De cette errance aussi fascinante qu’hypnotique d’un jeune homme happé malgré lui par la spirale de la violence, ressort une sincérité absolue. Il faut dire que le cinéaste Fabián Hernández n’enjolive son film d’aucun artifice, n’orne son récit d’aucun effet trop romanesque. La simplicité, dans son dénuement le plus cruel et sensible, préside donc à chaque pas de Carlos à travers les ruelles bouchées et inextricables de Bogota. La vérité nue transite en toute sobriété au gré du cadrage sans horizon et via les immeubles d’habitation décrépis. Miroir déchirant de l’identité morcelé du personnage et de son cas de conscience insoluble, la ville tentaculaire fait ainsi figure d’allégorie maudite. Les artères périphériques sans âme, comme en perpétuel chantier, sonnent comme une prison à ciel ouvert où le danger guette à chaque croisement pour le protagoniste. En cela, le réalisateur d’"Un Varón" paraît moins reprocher l’ingérence des pouvoirs publics à l’égard de la criminalité que pointer du doigt le caractère kafkaïen d’une société encore trop profondément captive de ses traditions.

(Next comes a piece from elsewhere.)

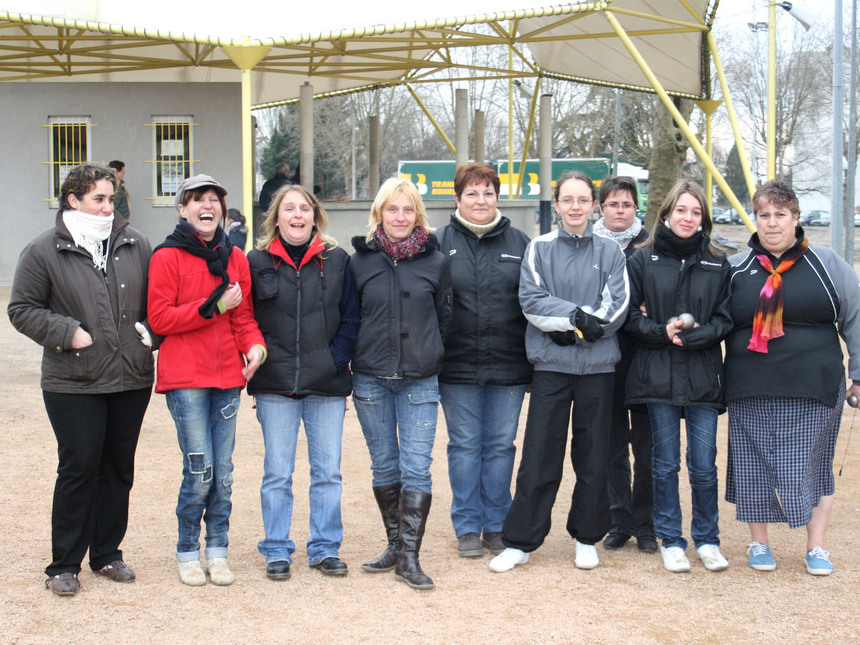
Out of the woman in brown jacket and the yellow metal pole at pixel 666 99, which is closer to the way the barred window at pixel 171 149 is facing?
the woman in brown jacket

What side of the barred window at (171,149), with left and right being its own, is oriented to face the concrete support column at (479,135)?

Pour donner corps à cet univers bien loin des archétypes et où la rencontre avec autrui vaut affrontement systématique, le jeune cinéaste Fabián Hernández a opté pour des acteurs non-professionnels. Un choix judicieux qui permet souvent à "Un Varón" de sécréter un effet de réel d’une rare intensité. Quant à la fin ouverte (disons en suspens) du long-métrage, elle prend par sa brusquerie un peu commode le risque de décevoir, mais cela ne retire néanmoins rien (ou presque) de la force et de l’authenticité de cette première œuvre du colombien Fabián Hernández.
Présenté à la Quinzaine des Réalisateurs au Festival de Cannes 2022, "Un Varón" sort en salles le 15 mars 2023.